▸ RECORDS FOR THE TASK
○ ○ ○ ○ ○ ○ ○
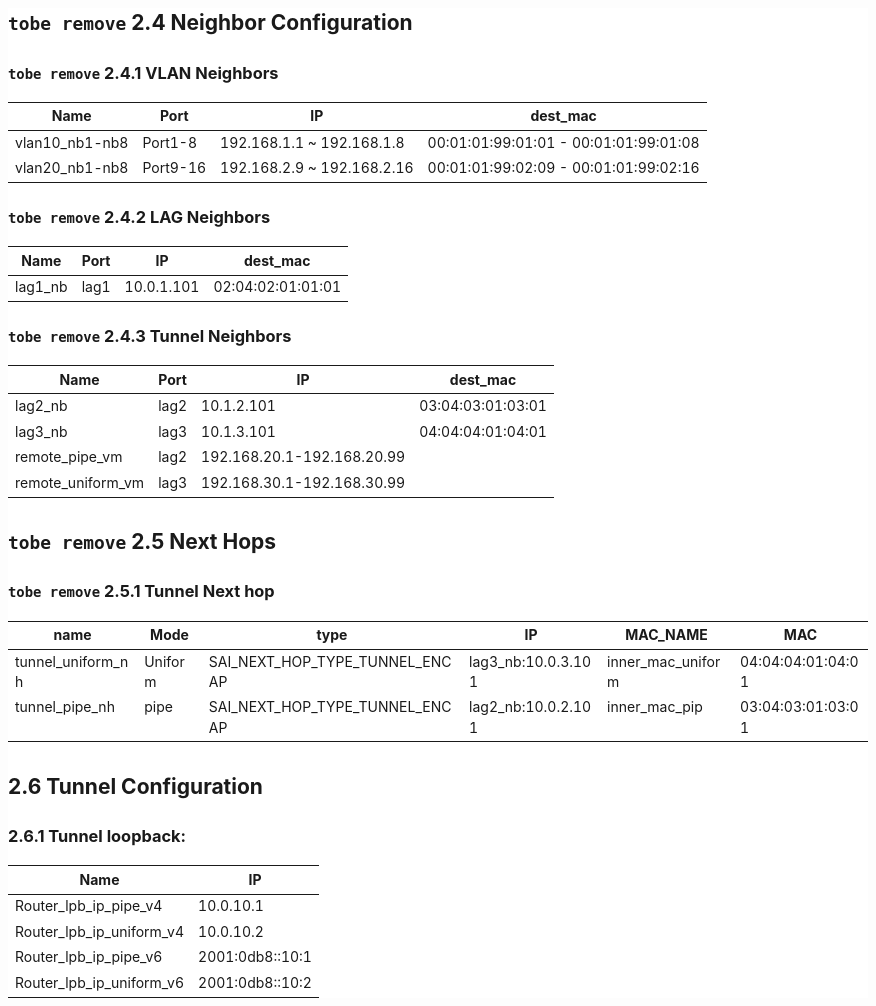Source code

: ## ``tobe remove`` 2.4 Neighbor Configuration
### ``tobe remove`` 2.4.1 VLAN Neighbors
|Name|Port|IP|dest_mac|
|-|-|-|-|
|vlan10_nb1-nb8|Port1-8 |192.168.1.1 ~ 192.168.1.8  |00:01:01:99:01:01 - 00:01:01:99:01:08|
|vlan20_nb1-nb8|Port9-16|192.168.2.9 ~ 192.168.2.16 |00:01:01:99:02:09 - 00:01:01:99:02:16|


### ``tobe remove`` 2.4.2 LAG Neighbors

|Name|Port|IP|dest_mac|
|-|-|-|-|
|lag1_nb|lag1| 10.0.1.101 | 02:04:02:01:01:01|


### ``tobe remove`` 2.4.3 Tunnel Neighbors

|Name|Port|IP|dest_mac|
|-|-|-|-|
|lag2_nb|lag2| 10.1.2.101 | 03:04:03:01:03:01|
|lag3_nb|lag3| 10.1.3.101 | 04:04:04:01:04:01|
|remote_pipe_vm|lag2| 192.168.20.1-192.168.20.99| |
|remote_uniform_vm|lag3| 192.168.30.1-192.168.30.99| |


## ``tobe remove`` 2.5 Next Hops
### ``tobe remove`` 2.5.1 Tunnel Next hop

|name|Mode|type|IP|MAC_NAME|MAC|
|-|-|-|-|-|-|
|tunnel_uniform_nh|Uniform|SAI_NEXT_HOP_TYPE_TUNNEL_ENCAP|lag3_nb:10.0.3.101|inner_mac_uniform|04:04:04:01:04:01|
|tunnel_pipe_nh|pipe|SAI_NEXT_HOP_TYPE_TUNNEL_ENCAP|lag2_nb:10.0.2.101|inner_mac_pip| 03:04:03:01:03:01|

## 2.6 Tunnel Configuration
### 2.6.1 Tunnel loopback:
 
|Name|IP|
|-|-|
|Router_lpb_ip_pipe_v4| 10.0.10.1|
|Router_lpb_ip_uniform_v4| 10.0.10.2|
|Router_lpb_ip_pipe_v6| 2001:0db8::10:1|
|Router_lpb_ip_uniform_v6| 2001:0db8::10:2|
○ ○ ○ ○ ○ ○ ○
▸ ABOUT THIS TASK
Repeat the records above word for word. Pictures stay out of the copy.

▸ ANSWER BOX
Source code

: ## ``tobe remove`` 2.4 Neighbor Configuration
### ``tobe remove`` 2.4.1 VLAN Neighbors
|Name|Port|IP|dest_mac|
|-|-|-|-|
|vlan10_nb1-nb8|Port1-8 |192.168.1.1 ~ 192.168.1.8  |00:01:01:99:01:01 - 00:01:01:99:01:08|
|vlan20_nb1-nb8|Port9-16|192.168.2.9 ~ 192.168.2.16 |00:01:01:99:02:09 - 00:01:01:99:02:16|


### ``tobe remove`` 2.4.2 LAG Neighbors

|Name|Port|IP|dest_mac|
|-|-|-|-|
|lag1_nb|lag1| 10.0.1.101 | 02:04:02:01:01:01|


### ``tobe remove`` 2.4.3 Tunnel Neighbors

|Name|Port|IP|dest_mac|
|-|-|-|-|
|lag2_nb|lag2| 10.1.2.101 | 03:04:03:01:03:01|
|lag3_nb|lag3| 10.1.3.101 | 04:04:04:01:04:01|
|remote_pipe_vm|lag2| 192.168.20.1-192.168.20.99| |
|remote_uniform_vm|lag3| 192.168.30.1-192.168.30.99| |


## ``tobe remove`` 2.5 Next Hops
### ``tobe remove`` 2.5.1 Tunnel Next hop

|name|Mode|type|IP|MAC_NAME|MAC|
|-|-|-|-|-|-|
|tunnel_uniform_nh|Uniform|SAI_NEXT_HOP_TYPE_TUNNEL_ENCAP|lag3_nb:10.0.3.101|inner_mac_uniform|04:04:04:01:04:01|
|tunnel_pipe_nh|pipe|SAI_NEXT_HOP_TYPE_TUNNEL_ENCAP|lag2_nb:10.0.2.101|inner_mac_pip| 03:04:03:01:03:01|

## 2.6 Tunnel Configuration
### 2.6.1 Tunnel loopback:
 
|Name|IP|
|-|-|
|Router_lpb_ip_pipe_v4| 10.0.10.1|
|Router_lpb_ip_uniform_v4| 10.0.10.2|
|Router_lpb_ip_pipe_v6| 2001:0db8::10:1|
|Router_lpb_ip_uniform_v6| 2001:0db8::10:2|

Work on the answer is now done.